Gwangju bans gatherings at religious, sports, multiuse facilities

The municipality of Gwangju, southwestern South Korea, on Thursday issued an emergency administrative order banning gatherings at religious, indoor sports and multiuse facilities, following the recent outbreak of cluster infections at a church and a table tennis club.
Gwangju, a metropolitan city about 330 kilometers south of Seoul, reported 54 new cases of the new coronavirus over the past two days, with the church and table tennis club clusters accounting for the bulk of the infections.
Gwangju Mayor Lee Yong-sup announced the latest administrative order in a news conference, saying his government will take all measures equivalent to those of the Level Three social distancing guidelines, the highest in the nation’s three-tier quarantine system, though the current Level Two will continue to be maintained.
All churches and other religious facilities in Gwangju will immediately be subject to the no-assembly order, while group sports activities at all indoor facilities, including those run by universities, will be prohibited, the mayor said, adding the administrative order will remain in effect until noon on Sept. 10.
The city elevated its administrative order for multiuse facilities, such as amusement parks, game rooms, performance halls, senior citizen centers and saunas, from gathering restrictions to gathering bans, he said.
He said his government will consider raising the social distancing guidelines to Level Three if the situation deteriorates further in the coming days.
The government of South Jeolla Province, which surrounds Gwangju, also issued a similar administrative order prohibiting gatherings at multiuse facilities, including indoor sports centers, saunas and theaters.
In the case of cram schools with less than 300 registered students, gatherings of more than 10 people will be banned.
At restaurants and cafes not affected by the gathering ban, owners and employees are all required to always wear face masks during business.
The provincial government has so far applied the gathering ban only to high-risk facilities, such as bars, karaoke rooms, internet cafes and cram schools with more than 300 students.
The province added five new cases of the coronavirus in a day for a total of 117 as of 5 p.m.
According to the Gwangju metropolitan government, 39 citizens were diagnosed with COVID-19 on Wednesday, including 30 members of Seonglim Baptist Church in Buk Ward.
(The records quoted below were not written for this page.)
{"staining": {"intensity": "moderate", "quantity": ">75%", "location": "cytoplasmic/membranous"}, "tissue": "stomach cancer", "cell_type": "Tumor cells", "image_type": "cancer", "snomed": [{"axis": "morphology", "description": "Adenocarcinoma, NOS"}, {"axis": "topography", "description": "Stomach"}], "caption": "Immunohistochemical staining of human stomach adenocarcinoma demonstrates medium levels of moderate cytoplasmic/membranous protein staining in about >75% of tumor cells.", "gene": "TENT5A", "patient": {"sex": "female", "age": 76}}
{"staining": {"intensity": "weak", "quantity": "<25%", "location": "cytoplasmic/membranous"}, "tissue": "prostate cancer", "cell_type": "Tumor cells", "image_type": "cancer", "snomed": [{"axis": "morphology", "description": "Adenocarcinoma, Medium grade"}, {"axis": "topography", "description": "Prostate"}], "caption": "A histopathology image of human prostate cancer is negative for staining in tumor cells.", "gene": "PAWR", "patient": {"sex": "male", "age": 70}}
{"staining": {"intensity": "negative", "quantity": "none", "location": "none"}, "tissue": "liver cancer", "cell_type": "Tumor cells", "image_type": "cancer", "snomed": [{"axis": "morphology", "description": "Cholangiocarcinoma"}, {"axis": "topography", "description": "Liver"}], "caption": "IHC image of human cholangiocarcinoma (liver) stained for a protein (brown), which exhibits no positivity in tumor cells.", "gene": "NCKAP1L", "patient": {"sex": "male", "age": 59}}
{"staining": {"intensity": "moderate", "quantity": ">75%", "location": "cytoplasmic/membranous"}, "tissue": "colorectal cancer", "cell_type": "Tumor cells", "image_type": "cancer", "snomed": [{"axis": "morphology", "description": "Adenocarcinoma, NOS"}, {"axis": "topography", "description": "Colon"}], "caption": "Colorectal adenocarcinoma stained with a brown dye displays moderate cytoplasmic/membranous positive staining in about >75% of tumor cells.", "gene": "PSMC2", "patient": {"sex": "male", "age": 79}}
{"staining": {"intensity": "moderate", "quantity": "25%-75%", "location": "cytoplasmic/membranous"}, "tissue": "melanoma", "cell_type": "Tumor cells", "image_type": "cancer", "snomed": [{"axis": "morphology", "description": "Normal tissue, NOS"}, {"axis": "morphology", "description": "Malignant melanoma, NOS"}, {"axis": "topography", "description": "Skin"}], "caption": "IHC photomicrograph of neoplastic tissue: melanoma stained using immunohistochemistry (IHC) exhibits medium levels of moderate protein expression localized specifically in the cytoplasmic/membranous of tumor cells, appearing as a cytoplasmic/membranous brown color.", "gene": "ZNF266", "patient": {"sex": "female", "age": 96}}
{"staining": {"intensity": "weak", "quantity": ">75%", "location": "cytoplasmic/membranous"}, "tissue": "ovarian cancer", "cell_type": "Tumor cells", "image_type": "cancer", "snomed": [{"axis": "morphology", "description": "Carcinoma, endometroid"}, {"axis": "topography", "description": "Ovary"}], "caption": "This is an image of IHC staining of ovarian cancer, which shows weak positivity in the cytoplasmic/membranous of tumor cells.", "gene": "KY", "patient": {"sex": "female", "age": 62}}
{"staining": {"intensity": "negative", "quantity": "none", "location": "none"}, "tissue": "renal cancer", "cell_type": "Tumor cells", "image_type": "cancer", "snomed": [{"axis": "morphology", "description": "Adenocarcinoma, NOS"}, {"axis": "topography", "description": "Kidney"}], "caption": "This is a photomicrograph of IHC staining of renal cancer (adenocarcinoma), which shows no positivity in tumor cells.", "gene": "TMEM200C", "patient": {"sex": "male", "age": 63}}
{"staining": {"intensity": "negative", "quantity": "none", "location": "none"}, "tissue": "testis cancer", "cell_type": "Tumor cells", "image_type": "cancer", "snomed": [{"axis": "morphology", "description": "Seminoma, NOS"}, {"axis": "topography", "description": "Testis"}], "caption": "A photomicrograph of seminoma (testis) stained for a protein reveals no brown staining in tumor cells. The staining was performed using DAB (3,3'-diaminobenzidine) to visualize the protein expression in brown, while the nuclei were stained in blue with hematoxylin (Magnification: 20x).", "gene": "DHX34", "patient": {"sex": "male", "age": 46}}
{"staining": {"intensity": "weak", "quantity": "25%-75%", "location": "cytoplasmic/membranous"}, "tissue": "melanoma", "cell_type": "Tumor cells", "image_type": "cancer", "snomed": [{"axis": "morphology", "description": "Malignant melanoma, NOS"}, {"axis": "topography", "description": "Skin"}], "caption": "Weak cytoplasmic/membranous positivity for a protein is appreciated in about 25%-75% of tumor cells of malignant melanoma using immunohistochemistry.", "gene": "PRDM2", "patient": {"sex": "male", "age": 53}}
On Thursday, the city added 15 new coronavirus cases for a total of 345 as of 8 a.m.
Municipal authorities speculate that the church cluster appears to be traced to a female member in her 60s, who attended the church’s worship service three times — two on Aug. 16 and one on Aug. 19 — after participating in the Aug. 15 rally of conservatives critical of the Moon Jae-in government in Seoul’s Gwanghwamun Square.
The 30 church members infected with the pandemic were found to have attended the same services as the woman, though one of them also took part in the Gwanghwamun rally, officials said.
An intra-city bus driver, who goes to the Gwangju baptist church on Sundays, also tested positive for the virus Wednesday, prompting authorities to suspend the operations of the concerned bus routes and search for about 500 passengers who are believed to have come into contact with the driver earlier this week.
They said 10 out of Thursday’s 15 new cases occurred among members of a table tennis club in eastern Gwangju, adding the remaining patients contracted the virus outside the city, including in Incheon, Paju of Gyeonggi Province and Cheonan of South Chungcheong Province. Only one infection came from abroad.